Before joining the Kansas Reflector, Wirestone worked in the nonprofit advocacy sector with Kansas Action for Children. “So I know a lot of people in that space,” he said. “The stories that I could tell you  – about, ‘Oh, the deadline has passed to submit the written testimony.’ ‘Oh, we don’t have time for you to show up in person to talk to the committee.’ All of this stuff, because these committee hearings – which are traditionally supposed to be (so lawmakers can) learn about an issue globally – they are dog and pony shows. They are set up by members with a partisan agenda to show a very particular narrative.”

He suspects that is what is happening with the election hearings, but in this case the public has been alerted. “The alarms are going off that this is going to happen.”

For example, the Wichita Eagle  and the Kansas City Star have now published opinion pieces on the hearings, saying they give credence to debunked claims that the 2020 election was “stolen.”

“I expect that people will write good stories about it,” Wirestone said. “The problem is, you can write stories saying that people are believing things that aren’t true.
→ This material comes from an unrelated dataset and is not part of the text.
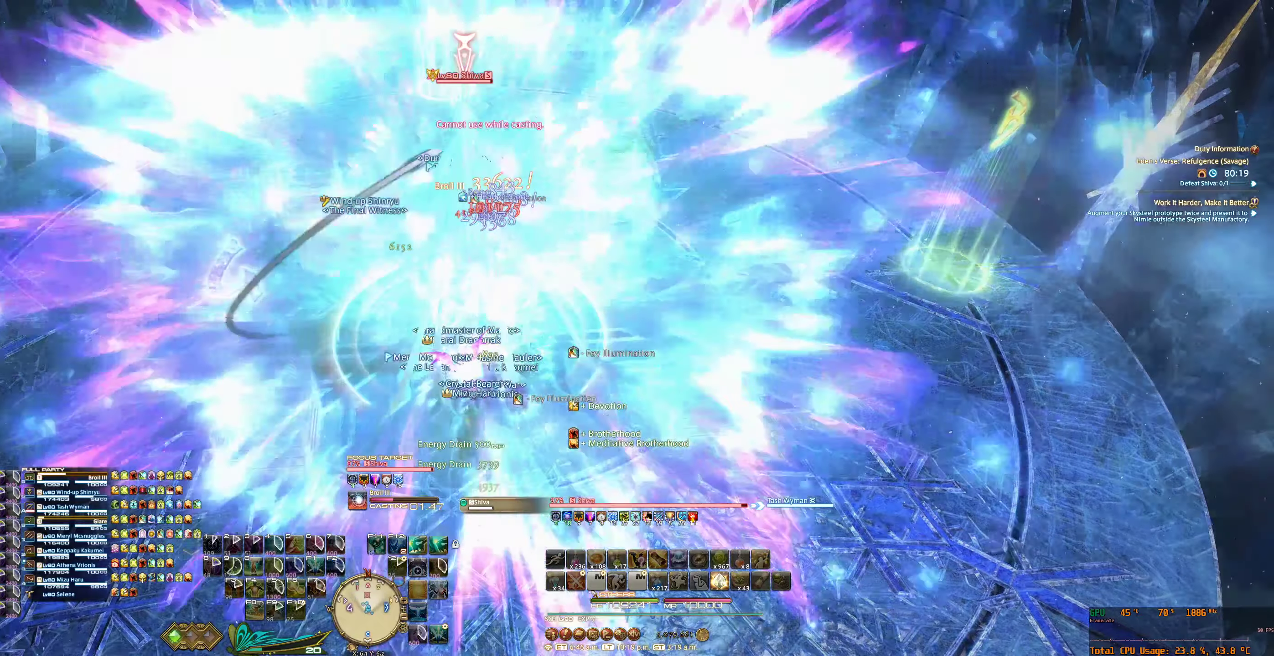
{"keys": ["1"], "mouse": ["right"], "events": []}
But in writing those stories, you do say the things that are not true – and it’s hard to avoid that.” 


On the agenda

On Tuesday, in a follow-up with the Great Bend Tribune, Walker provided the following information from Cille King, LWVK advocacy chair:

“We are concerned about the Special Committee on Elections hearings Thursday and Friday, Sept. 28-29. In addition to the usual reports from Legislative Research, Post Audit, Revisor’s Office, Secretary of State’s attorney, and a former legislator, Chair Mike Thomson has filled both days’ agenda with testimony from two groups; the Foundation for Government Accountability (https://thefga.org) and Liberty Lions League, which previously testified before the Kansas Legislature in 2022.”

Expressing concern about “the lack of public opportunity to address the committee with other viewpoints,” King told members the committee will hear about election laws, voter registration and legal issues, election security, voter roll maintenance, advance voting, advance ballot deadlines, the three-day grace period for mail ballots, voting machine integrity/software-security, and remote ballot drop boxes and ballot harvesting.

She urged members to look online at https://www.cisa.gov/rumor-vs-reality, an official website of the U.S. government and Department of Homeland Security. This web page “refutes election rumors with reality checks,” she said. “Some of the rumors addressed by the CISA link are on the agenda for the Special Committee on Elections: Voting machine integrity, voting machine software and security, and remote ballot drop boxes/ballot harvesting.”